Exercise instructions:
Retype the lines below word for word, leaving out the pictures.

Information shown:

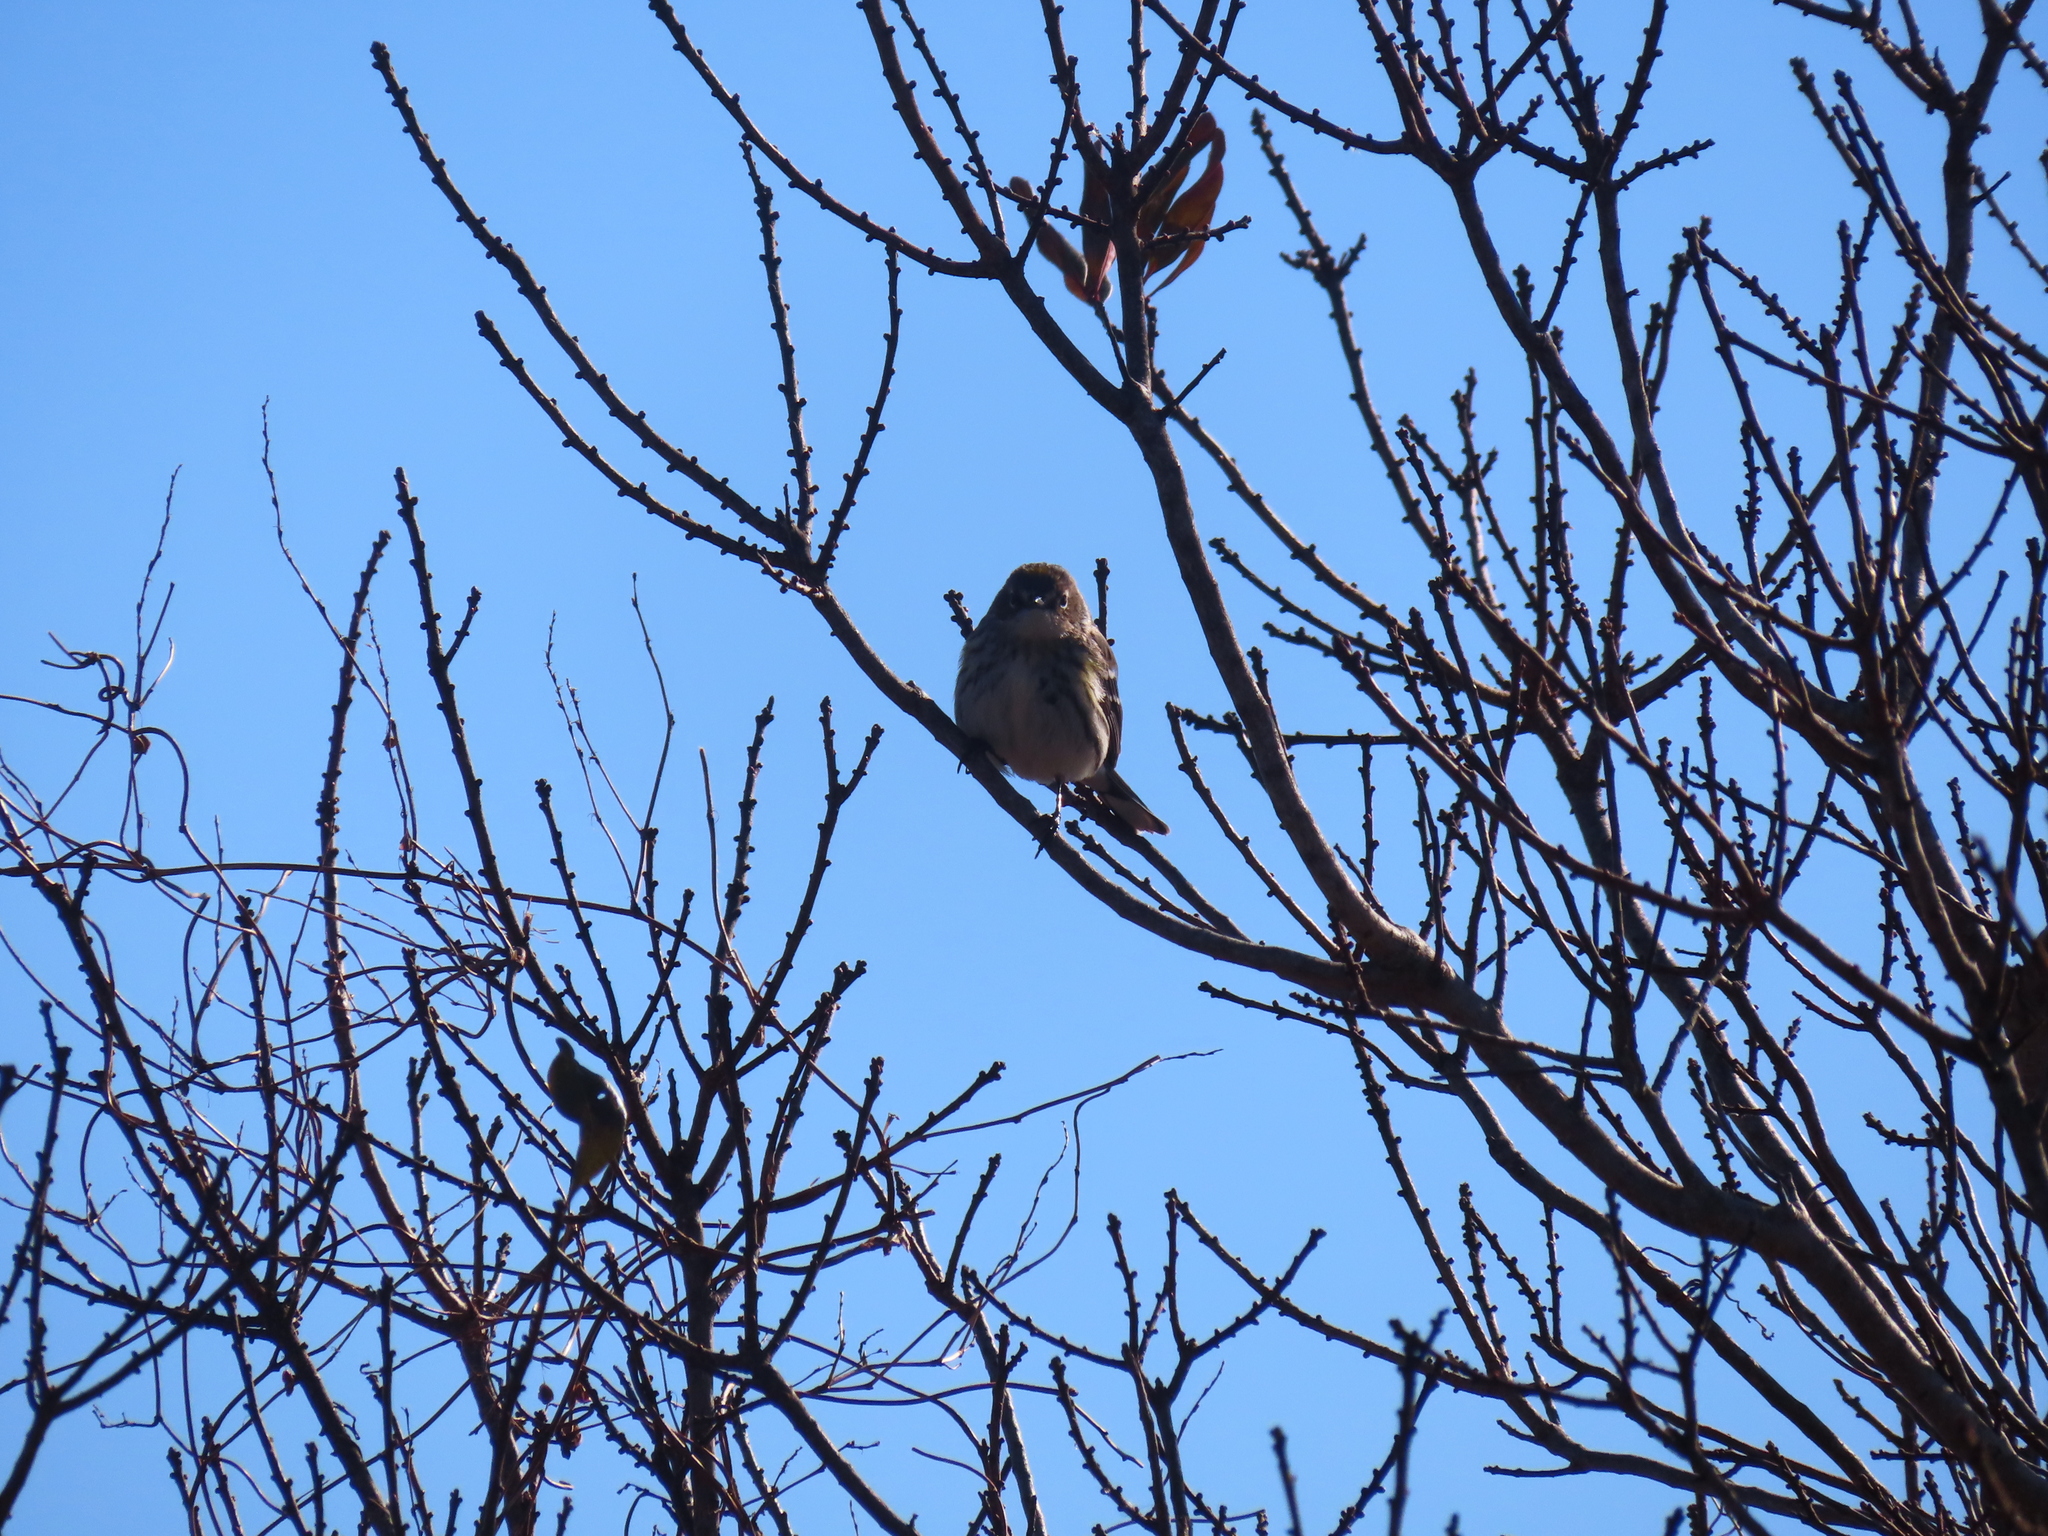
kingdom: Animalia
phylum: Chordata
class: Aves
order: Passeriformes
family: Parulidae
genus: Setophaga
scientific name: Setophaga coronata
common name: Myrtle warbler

Result of this exercise:
kingdom: Animalia
phylum: Chordata
class: Aves
order: Passeriformes
family: Parulidae
genus: Setophaga
scientific name: Setophaga coronata
common name: Myrtle warbler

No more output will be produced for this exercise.